At some point I was concerned about whether my iTunes listening habits observe Zipf’s law. Let’s find out.

My library has 1625 songs, of which I’ve played 1186 (72%) at least once. On average, each song has been played 4.890 times, but that’s a crude measure because I play some songs more frequently than others. Let’s take a look at the full distribution:

This is a histogram. It shows the number of songs in my library that have been played once, twice, three times, etc. As you can see, the distribution has a long tail: most songs are listened to only a few times (e.g., 1299 of your songs have at most 5 plays), but some are listened to again and again (e.g., my most-listened-to song has 128 plays, way out there on the right-hand side of the plot). My top 10 songs together make up 63% of my total listening time.

There’s a better way to visualize data like this: a log-log plot of frequency versus rank.
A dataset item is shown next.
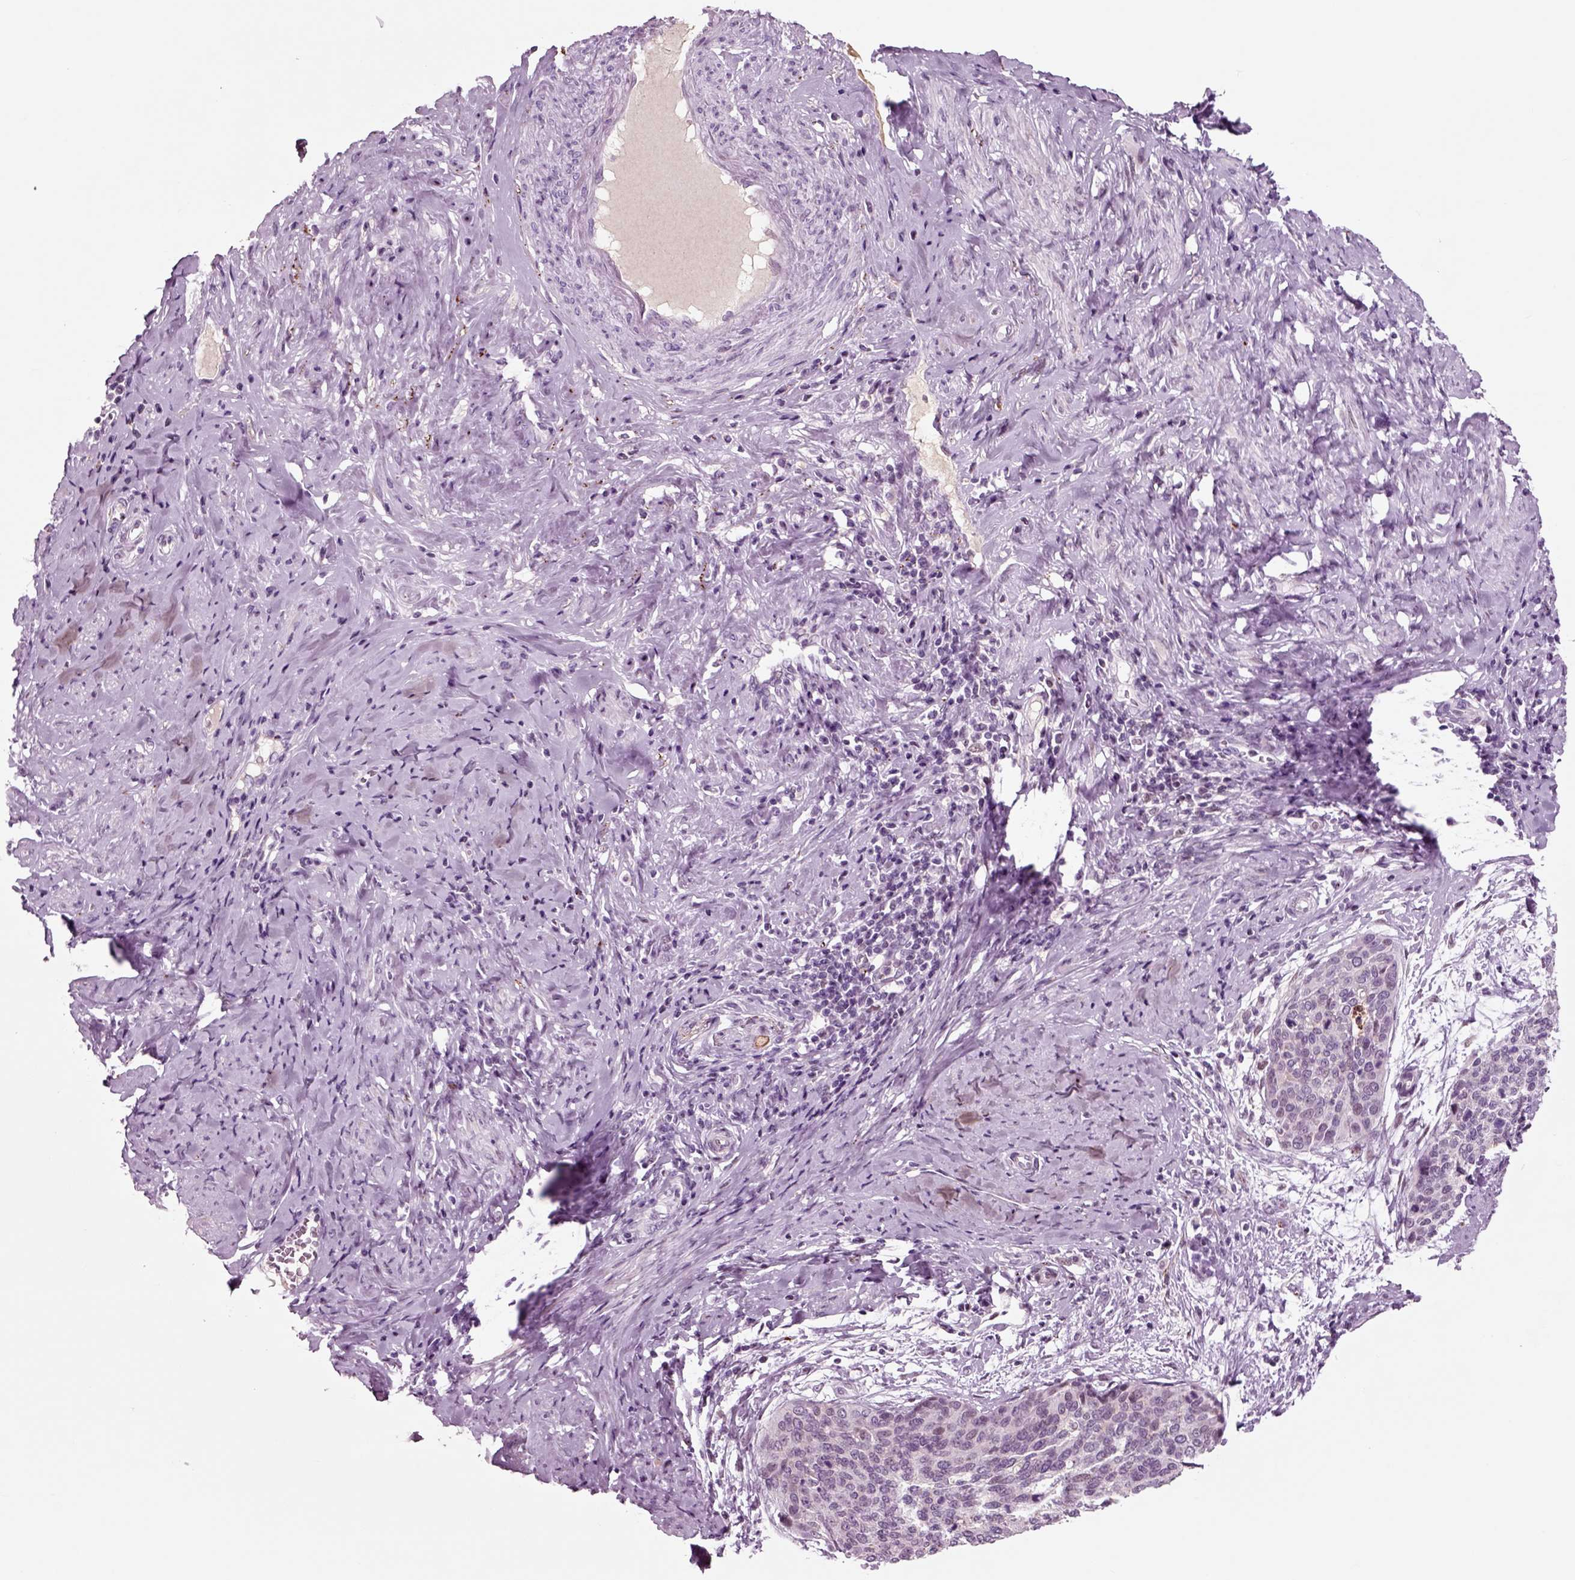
{"staining": {"intensity": "negative", "quantity": "none", "location": "none"}, "tissue": "cervical cancer", "cell_type": "Tumor cells", "image_type": "cancer", "snomed": [{"axis": "morphology", "description": "Squamous cell carcinoma, NOS"}, {"axis": "topography", "description": "Cervix"}], "caption": "There is no significant staining in tumor cells of cervical cancer (squamous cell carcinoma).", "gene": "CHGB", "patient": {"sex": "female", "age": 69}}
Here’s how to read the graph. The horizontal axis gives the rank, so my most-listened-to song (rank 1) is the red point at the far left. The vertical axis gives the frequency, expressed as a percentange of total listening time.

Q: How do the two relate?

Zipf’s law proposes an answer to this question. It holds that the frequency of an item (e.g., a word in a body of naturally-occuring text) is inversely proportional to its rank. Visually, Zipf’s law predicts that the above data would be well fit by a straight line. Let’s find out by superimposing over the data the best-fit linear function, drawn in grey:

So what do you think? Does Zipf’s law seem to hold for my iTunes listening? Try to find parts of the curve that fit the data particularly well, or not so well. For many datasets, the slope of the above line is approximately -1; for my data, it’s -0.660.

For further reading:

Seeing around corners by Jonathan Rauch in The Atlantic.
Benford’s law, Zipf’s law, and the Pareto distribution by Terence Tao on his blog.
The wikipedia article on Zipf’s law.